Your objective:
Could you transcribe the records word for word, beginning with the line that contains "Friday start? Answer as H:MM AM/PM." and continuing through the last line of the records?

Material provided:
__________________________________________________

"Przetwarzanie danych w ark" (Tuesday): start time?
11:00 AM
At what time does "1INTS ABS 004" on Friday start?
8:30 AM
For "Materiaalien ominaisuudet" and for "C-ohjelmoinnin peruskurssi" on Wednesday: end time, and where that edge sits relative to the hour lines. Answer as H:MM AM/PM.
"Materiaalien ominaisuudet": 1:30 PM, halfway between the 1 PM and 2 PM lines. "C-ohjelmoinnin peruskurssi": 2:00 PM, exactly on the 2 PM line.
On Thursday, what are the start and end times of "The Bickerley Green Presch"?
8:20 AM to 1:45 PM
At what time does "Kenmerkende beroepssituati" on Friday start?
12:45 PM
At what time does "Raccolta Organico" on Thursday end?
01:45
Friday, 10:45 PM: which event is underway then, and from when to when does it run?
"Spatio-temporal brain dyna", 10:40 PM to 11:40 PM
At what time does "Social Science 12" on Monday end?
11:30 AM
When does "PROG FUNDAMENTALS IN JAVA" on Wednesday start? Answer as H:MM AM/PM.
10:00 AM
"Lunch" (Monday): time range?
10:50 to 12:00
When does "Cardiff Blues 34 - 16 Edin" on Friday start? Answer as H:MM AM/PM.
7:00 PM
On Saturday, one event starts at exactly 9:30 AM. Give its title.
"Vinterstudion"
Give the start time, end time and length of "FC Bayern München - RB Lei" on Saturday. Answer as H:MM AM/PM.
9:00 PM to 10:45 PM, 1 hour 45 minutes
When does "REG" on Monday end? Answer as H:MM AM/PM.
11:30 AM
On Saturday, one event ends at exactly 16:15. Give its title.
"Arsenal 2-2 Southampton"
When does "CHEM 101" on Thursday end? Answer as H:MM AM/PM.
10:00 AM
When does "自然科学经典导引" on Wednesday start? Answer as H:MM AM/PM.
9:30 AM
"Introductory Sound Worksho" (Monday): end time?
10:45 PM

__________________________________________________

Problem solution:
When does "Cardiff Blues 34 - 16 Edin" on Friday start? Answer as H:MM AM/PM.
7:00 PM
On Saturday, one event starts at exactly 9:30 AM. Give its title.
"Vinterstudion"
Give the start time, end time and length of "FC Bayern München - RB Lei" on Saturday. Answer as H:MM AM/PM.
9:00 PM to 10:45 PM, 1 hour 45 minutes
When does "REG" on Monday end? Answer as H:MM AM/PM.
11:30 AM
On Saturday, one event ends at exactly 16:15. Give its title.
"Arsenal 2-2 Southampton"
When does "CHEM 101" on Thursday end? Answer as H:MM AM/PM.
10:00 AM
When does "自然科学经典导引" on Wednesday start? Answer as H:MM AM/PM.
9:30 AM
"Introductory Sound Worksho" (Monday): end time?
10:45 PM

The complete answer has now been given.